Work order >>
Please repeat every entry that follows, keeping each one exactly the same.

Stored items >>
####################

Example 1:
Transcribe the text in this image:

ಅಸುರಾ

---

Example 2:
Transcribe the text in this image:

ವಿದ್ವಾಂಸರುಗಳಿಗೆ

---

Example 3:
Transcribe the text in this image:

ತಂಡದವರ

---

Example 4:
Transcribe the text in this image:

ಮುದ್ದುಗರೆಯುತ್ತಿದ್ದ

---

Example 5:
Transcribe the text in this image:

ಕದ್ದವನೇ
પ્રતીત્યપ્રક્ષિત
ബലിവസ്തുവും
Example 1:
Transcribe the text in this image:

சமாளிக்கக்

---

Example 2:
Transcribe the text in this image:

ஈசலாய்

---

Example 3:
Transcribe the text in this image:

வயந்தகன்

####################

Exercise result >>
Example 1:
Transcribe the text in this image:

ಅಸುರಾ

---

Example 2:
Transcribe the text in this image:

ವಿದ್ವಾಂಸರುಗಳಿಗೆ

---

Example 3:
Transcribe the text in this image:

ತಂಡದವರ

---

Example 4:
Transcribe the text in this image:

ಮುದ್ದುಗರೆಯುತ್ತಿದ್ದ

---

Example 5:
Transcribe the text in this image:

ಕದ್ದವನೇ
પ્રતીત્યપ્રક્ષિત
ബലിവസ്തുവും
Example 1:
Transcribe the text in this image:

சமாளிக்கக்

---

Example 2:
Transcribe the text in this image:

ஈசலாய்

---

Example 3:
Transcribe the text in this image:

வயந்தகன்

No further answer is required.